Re: [PATCH v5 2/2] x86/resctrl: Add tracepoint for llc_occupancy tracking

From: Haifeng Xu
Date: Tue Mar 19 2024 - 02:41:39 EST




On 2024/3/14 06:47, Reinette Chatre wrote:
> Hi Haifeng,
>
> On 3/7/2024 11:41 PM, Haifeng Xu wrote:
>> In our production environment, after removing monitor groups, those unused
>> RMIDs get stuck in the limbo list forever because their llc_occupancy are
>> always larger than the threshold. But the unused RMIDs can be successfully
>> freed by turning up the threshold.
>>
>> In order to know how much the threshold should be, perf can be used to
>> acquire the llc_occupancy of RMIDs in each rdt domain.
>>
>> Instead of using perf tool to track llc_occupancy and filter the log
>> manually, it is more convenient for users to use tracepoint to do this
>> work. So add a new tracepoint that shows the llc_occupancy of busy RMIDs
>> when scanning the limbo list.
>>
>> Signed-off-by: Haifeng Xu <haifeng.xu@xxxxxxxxxx>
>> Suggested-by: Reinette Chatre <reinette.chatre@xxxxxxxxx>
>> Suggested-by: James Morse <james.morse@xxxxxxx>
>> Reviewed-by: James Morse <james.morse@xxxxxxx>
>> ---
>> Documentation/arch/x86/resctrl.rst | 8 ++++++++
>> arch/x86/kernel/cpu/resctrl/monitor.c | 9 +++++++++
>> arch/x86/kernel/cpu/resctrl/trace.h | 16 ++++++++++++++++
>> 3 files changed, 33 insertions(+)
>>
>> diff --git a/Documentation/arch/x86/resctrl.rst b/Documentation/arch/x86/resctrl.rst
>> index a6279df64a9d..dd3507dc765c 100644
>> --- a/Documentation/arch/x86/resctrl.rst
>> +++ b/Documentation/arch/x86/resctrl.rst
>> @@ -478,6 +478,14 @@ if non-contiguous 1s value is supported. On a system with a 20-bit mask
>> each bit represents 5% of the capacity of the cache. You could partition
>> the cache into four equal parts with masks: 0x1f, 0x3e0, 0x7c00, 0xf8000.
>>
>> +Tracepoint - mon_llc_occupancy_limbo
>> +------------------------------------
>
> I think that the below paragraph would fit nicely as a new paragraph in the
> existing "max_threshold_occupancy - generic concepts" section. To support that
> just one change to text below ...
>
>> +This tracepoint gives you the precise occupancy values for a subset of RMID
>
> The mon_llc_occupancy_limbo tracepoint gives the precise occupancy in bytes
> for a subset of RMID ...
>

OK, I'll move the descriptions to "max_threshold_occupancy - generic concepts" section.

Data listing:
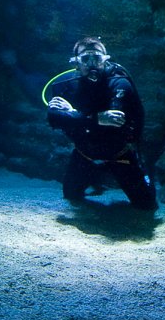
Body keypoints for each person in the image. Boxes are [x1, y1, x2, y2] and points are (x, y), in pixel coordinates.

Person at [47, 36, 157, 210]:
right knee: (70, 195)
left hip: (119, 154)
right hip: (85, 153)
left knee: (147, 205)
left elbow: (115, 122)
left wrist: (73, 115)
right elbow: (54, 119)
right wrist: (97, 118)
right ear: (76, 62)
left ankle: (134, 176)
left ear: (105, 60)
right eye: (85, 59)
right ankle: (95, 178)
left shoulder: (119, 83)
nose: (91, 64)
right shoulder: (63, 85)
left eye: (96, 58)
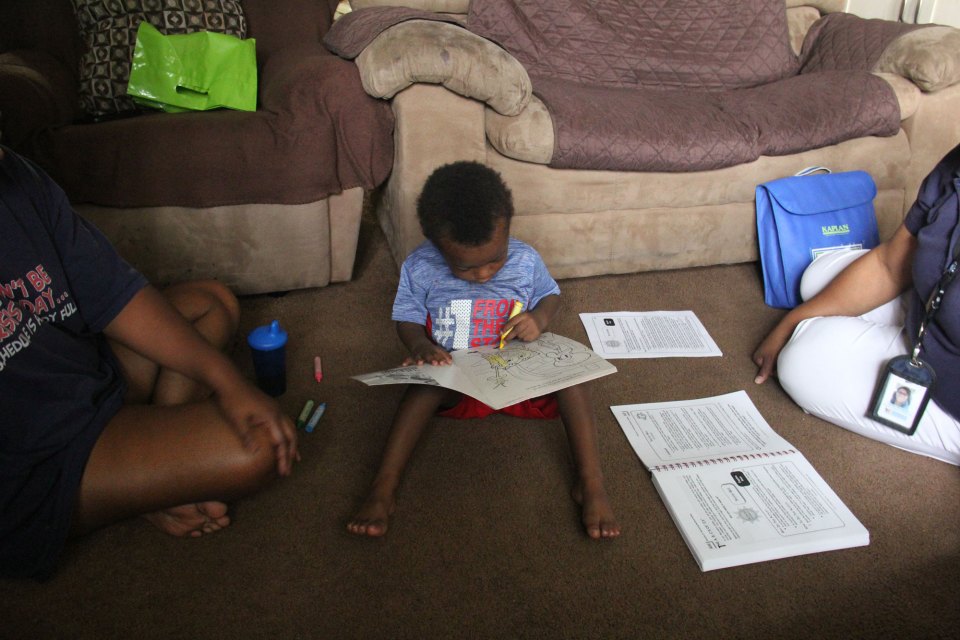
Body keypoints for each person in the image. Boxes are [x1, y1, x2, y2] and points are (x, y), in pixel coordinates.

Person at [0, 145, 299, 580]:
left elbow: (115, 296)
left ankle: (148, 470)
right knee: (257, 450)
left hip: (83, 374)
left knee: (210, 302)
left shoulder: (19, 175)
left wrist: (228, 381)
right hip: (40, 457)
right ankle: (138, 485)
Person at [347, 161, 621, 539]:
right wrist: (421, 345)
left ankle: (590, 483)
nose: (484, 274)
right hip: (456, 379)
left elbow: (550, 295)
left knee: (576, 380)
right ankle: (383, 488)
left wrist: (539, 319)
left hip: (519, 374)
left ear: (508, 230)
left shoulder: (525, 259)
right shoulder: (419, 267)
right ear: (437, 247)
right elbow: (407, 319)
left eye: (496, 259)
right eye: (466, 268)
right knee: (421, 390)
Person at [753, 144, 960, 466]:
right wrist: (794, 318)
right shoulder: (955, 165)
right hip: (937, 312)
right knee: (819, 276)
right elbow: (890, 264)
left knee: (803, 360)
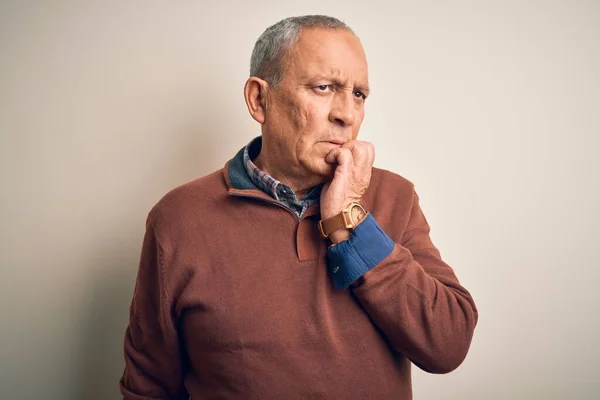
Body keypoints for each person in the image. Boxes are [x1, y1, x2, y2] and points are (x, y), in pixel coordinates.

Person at [119, 15, 478, 400]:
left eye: (359, 94)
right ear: (260, 100)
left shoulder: (396, 196)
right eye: (324, 88)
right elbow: (149, 388)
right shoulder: (178, 220)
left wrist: (349, 222)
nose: (348, 114)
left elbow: (448, 343)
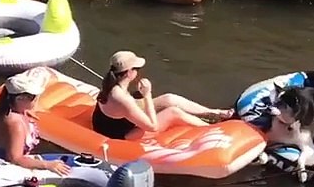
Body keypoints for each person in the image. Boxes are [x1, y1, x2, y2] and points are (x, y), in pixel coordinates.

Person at [92, 50, 233, 140]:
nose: (139, 71)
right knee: (173, 112)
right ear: (129, 72)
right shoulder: (123, 98)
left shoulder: (110, 84)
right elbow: (152, 127)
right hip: (119, 134)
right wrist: (147, 95)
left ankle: (214, 112)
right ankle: (214, 130)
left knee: (169, 98)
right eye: (137, 68)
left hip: (115, 121)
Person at [0, 71, 71, 175]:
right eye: (34, 97)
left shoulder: (12, 108)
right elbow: (15, 159)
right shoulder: (14, 123)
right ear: (20, 99)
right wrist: (48, 165)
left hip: (1, 156)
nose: (37, 99)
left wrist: (27, 111)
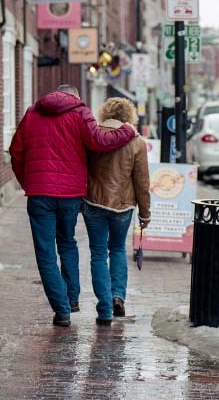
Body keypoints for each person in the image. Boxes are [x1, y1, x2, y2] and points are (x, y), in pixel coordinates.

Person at [9, 85, 137, 327]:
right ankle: (72, 298)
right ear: (75, 97)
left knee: (45, 253)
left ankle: (63, 309)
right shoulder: (80, 112)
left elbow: (16, 152)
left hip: (39, 194)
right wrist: (127, 131)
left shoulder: (31, 114)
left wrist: (28, 181)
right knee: (67, 242)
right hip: (70, 194)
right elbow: (99, 141)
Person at [82, 97, 151, 325]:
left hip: (93, 202)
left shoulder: (93, 136)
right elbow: (141, 181)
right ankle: (117, 296)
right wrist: (145, 213)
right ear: (129, 116)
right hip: (123, 206)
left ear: (105, 113)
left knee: (99, 254)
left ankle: (104, 309)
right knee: (118, 249)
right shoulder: (137, 143)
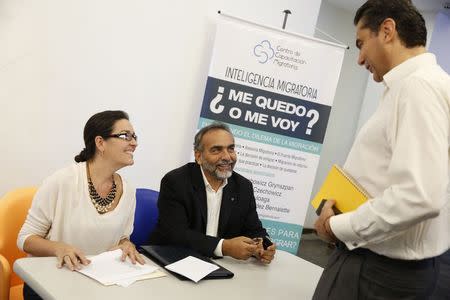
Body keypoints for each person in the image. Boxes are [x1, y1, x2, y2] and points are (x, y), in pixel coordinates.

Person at [313, 0, 450, 299]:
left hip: (377, 271)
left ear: (387, 30)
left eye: (361, 43)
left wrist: (340, 225)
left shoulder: (417, 88)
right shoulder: (418, 86)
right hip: (384, 265)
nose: (360, 58)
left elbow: (419, 195)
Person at [17, 110, 144, 300]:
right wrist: (59, 248)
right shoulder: (62, 181)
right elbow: (25, 239)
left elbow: (123, 238)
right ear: (100, 142)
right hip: (50, 282)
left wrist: (127, 245)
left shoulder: (129, 191)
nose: (134, 143)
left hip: (97, 284)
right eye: (125, 136)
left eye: (134, 136)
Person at [149, 122, 276, 263]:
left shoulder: (243, 186)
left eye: (231, 149)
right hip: (176, 260)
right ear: (198, 156)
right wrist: (224, 247)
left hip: (222, 266)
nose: (227, 157)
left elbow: (254, 229)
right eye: (216, 150)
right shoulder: (176, 182)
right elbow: (176, 235)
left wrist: (262, 246)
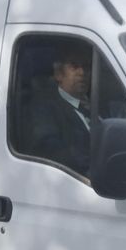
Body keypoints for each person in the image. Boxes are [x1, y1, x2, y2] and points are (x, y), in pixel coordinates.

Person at [26, 41, 94, 174]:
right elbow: (49, 149)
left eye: (86, 66)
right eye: (74, 65)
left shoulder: (102, 103)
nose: (82, 72)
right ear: (58, 73)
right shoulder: (43, 108)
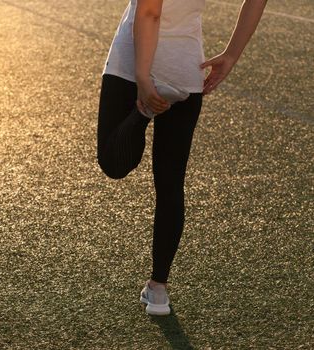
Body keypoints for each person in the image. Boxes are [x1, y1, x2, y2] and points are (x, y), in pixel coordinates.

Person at [97, 0, 267, 315]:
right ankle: (158, 288)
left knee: (113, 162)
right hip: (186, 67)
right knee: (171, 181)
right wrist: (231, 54)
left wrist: (144, 76)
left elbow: (150, 11)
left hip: (133, 60)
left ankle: (142, 111)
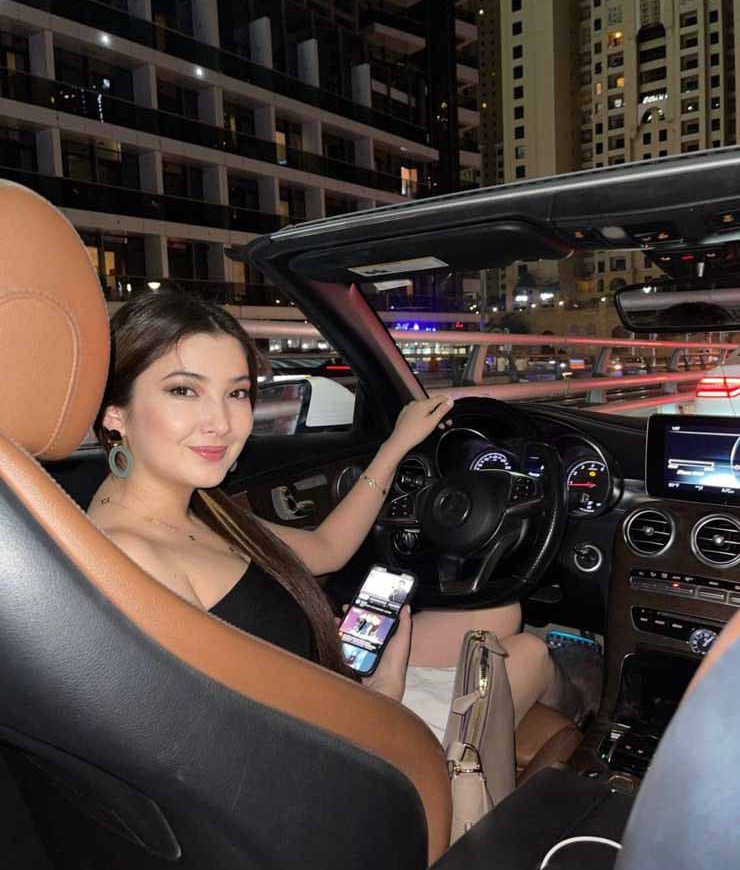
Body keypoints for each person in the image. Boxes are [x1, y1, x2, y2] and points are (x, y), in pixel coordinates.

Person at [87, 288, 581, 737]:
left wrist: (395, 446)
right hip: (346, 743)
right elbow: (224, 740)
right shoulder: (131, 556)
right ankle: (580, 731)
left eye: (236, 393)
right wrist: (380, 699)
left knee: (498, 610)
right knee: (531, 653)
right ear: (115, 412)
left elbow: (325, 550)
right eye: (183, 390)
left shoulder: (196, 504)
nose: (220, 422)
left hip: (329, 681)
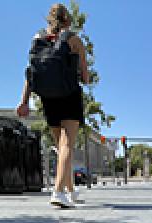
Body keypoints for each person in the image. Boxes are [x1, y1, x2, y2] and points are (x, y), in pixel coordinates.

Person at [17, 3, 90, 208]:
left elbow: (31, 74)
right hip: (69, 95)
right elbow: (85, 77)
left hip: (48, 98)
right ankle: (57, 191)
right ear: (68, 20)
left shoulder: (37, 38)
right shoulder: (74, 40)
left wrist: (23, 102)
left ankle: (70, 191)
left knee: (60, 147)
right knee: (67, 144)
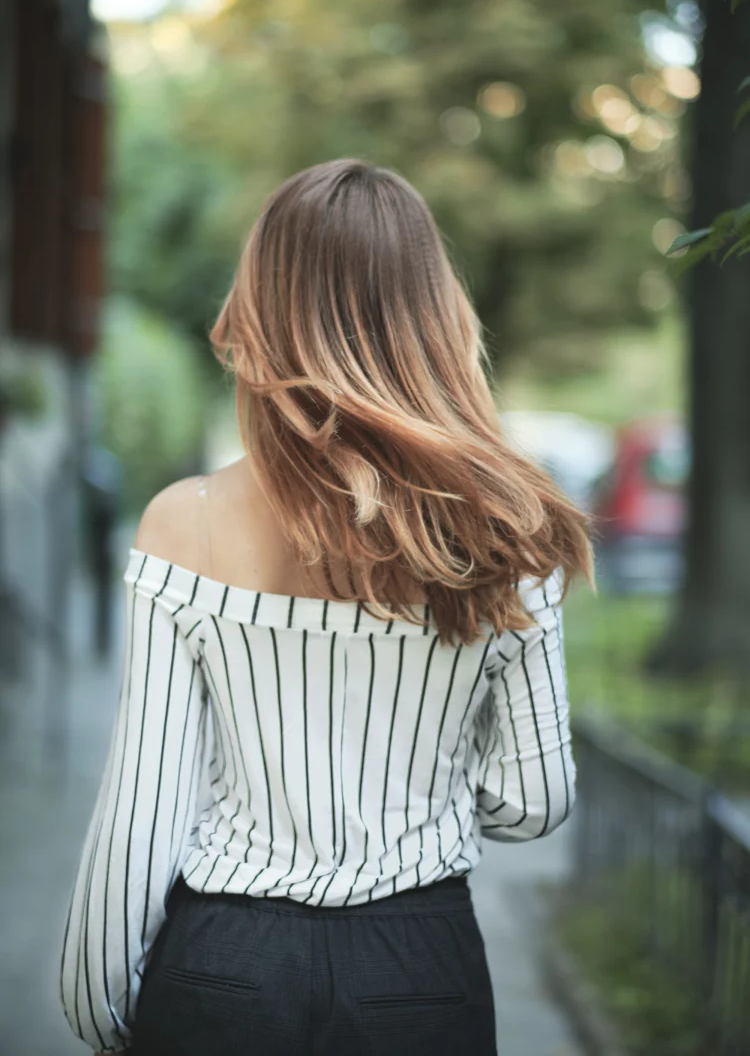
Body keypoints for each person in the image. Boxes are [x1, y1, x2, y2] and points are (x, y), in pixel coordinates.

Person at [59, 159, 594, 1056]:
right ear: (435, 315)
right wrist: (425, 798)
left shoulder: (180, 524)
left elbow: (142, 809)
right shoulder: (512, 529)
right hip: (419, 965)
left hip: (222, 963)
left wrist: (96, 1004)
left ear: (263, 314)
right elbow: (535, 799)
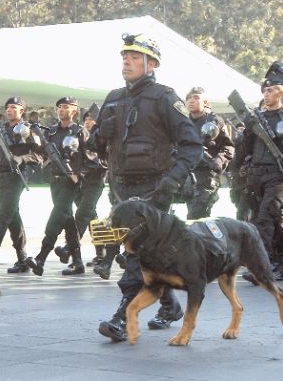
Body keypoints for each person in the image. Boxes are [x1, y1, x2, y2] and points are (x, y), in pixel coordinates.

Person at [86, 33, 202, 341]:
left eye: (135, 57)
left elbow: (193, 146)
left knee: (136, 255)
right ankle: (171, 305)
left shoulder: (165, 97)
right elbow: (93, 147)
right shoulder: (112, 98)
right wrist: (100, 134)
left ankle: (122, 317)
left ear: (152, 64)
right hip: (121, 189)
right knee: (134, 254)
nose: (127, 60)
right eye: (125, 55)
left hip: (154, 190)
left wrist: (171, 181)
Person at [234, 78, 283, 282]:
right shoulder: (255, 118)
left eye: (271, 90)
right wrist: (247, 132)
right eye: (265, 91)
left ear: (281, 93)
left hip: (277, 174)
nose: (267, 94)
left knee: (265, 218)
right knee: (270, 219)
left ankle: (262, 265)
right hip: (255, 174)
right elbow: (245, 149)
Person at [0, 97, 44, 273]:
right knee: (12, 216)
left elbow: (40, 155)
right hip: (0, 177)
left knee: (3, 217)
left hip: (17, 177)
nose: (9, 110)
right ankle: (22, 258)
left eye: (14, 107)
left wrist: (22, 158)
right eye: (7, 107)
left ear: (21, 111)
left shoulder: (28, 130)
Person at [25, 97, 86, 276]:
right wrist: (32, 139)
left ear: (74, 110)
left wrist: (78, 174)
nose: (61, 110)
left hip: (71, 182)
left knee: (56, 217)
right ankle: (78, 262)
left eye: (65, 107)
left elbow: (91, 156)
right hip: (55, 181)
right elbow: (41, 153)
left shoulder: (80, 132)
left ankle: (40, 258)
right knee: (67, 221)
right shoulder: (51, 132)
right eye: (59, 107)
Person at [56, 109, 109, 267]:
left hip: (96, 180)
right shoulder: (79, 135)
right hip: (81, 181)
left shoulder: (103, 137)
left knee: (82, 214)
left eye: (92, 119)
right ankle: (101, 254)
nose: (88, 121)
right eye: (86, 118)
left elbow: (105, 159)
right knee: (92, 217)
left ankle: (69, 249)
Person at [184, 86, 234, 219]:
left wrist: (219, 161)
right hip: (186, 175)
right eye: (188, 98)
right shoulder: (182, 122)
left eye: (196, 98)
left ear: (205, 102)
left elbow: (228, 147)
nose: (191, 101)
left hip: (207, 174)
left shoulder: (214, 121)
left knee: (195, 216)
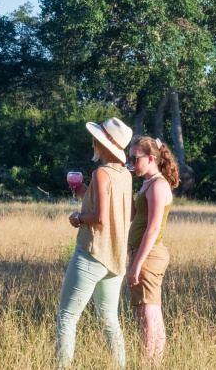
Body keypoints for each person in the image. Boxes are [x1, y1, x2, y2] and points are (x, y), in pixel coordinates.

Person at [56, 117, 133, 368]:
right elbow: (126, 211)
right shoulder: (126, 175)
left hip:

Exercise tasks:
(a) Return the resctrl tracepoint thread word for word, everything from "On 2024/3/14 06:47, Reinette" down to "up the threshold.".
(b) Write the next part of the resctrl tracepoint thread, starting right after its final sentence.
The data has no part in any of this.

Task-by-task outputs:
(a)
On 2024/3/14 06:47, Reinette Chatre wrote:
> Hi Haifeng,
>
> On 3/7/2024 11:41 PM, Haifeng Xu wrote:
>> In our production environment, after removing monitor groups, those unused
>> RMIDs get stuck in the limbo list forever because their llc_occupancy are
>> always larger than the threshold. But the unused RMIDs can be successfully
>> freed by turning up the threshold.

(b)
>> +that are not immediately available for allocation. This can't be relied on
>> +to produce output every second, it may be necessary to attempt to create an
>> +empty monitor group to force an update. Output may only be produced if creation
>> +of a control or monitor group fails.
>> +
>> Memory bandwidth Allocation and monitoring
>> ==========================================
>>
>> diff --git a/arch/x86/kernel/cpu/resctrl/monitor.c b/arch/x86/kernel/cpu/resctrl/monitor.c
>> index c34a35ec0f03..60b6a29a9e29 100644
>> --- a/arch/x86/kernel/cpu/resctrl/monitor.c
>> +++ b/arch/x86/kernel/cpu/resctrl/monitor.c
>> @@ -24,6 +24,7 @@
>> #include <asm/resctrl.h>
>>
>> #include "internal.h"
>> +#include "trace.h"
>>
>> /**
>> * struct rmid_entry - dirty tracking for all RMID.
>> @@ -354,6 +355,14 @@ void __check_limbo(struct rdt_domain *d, bool force_free)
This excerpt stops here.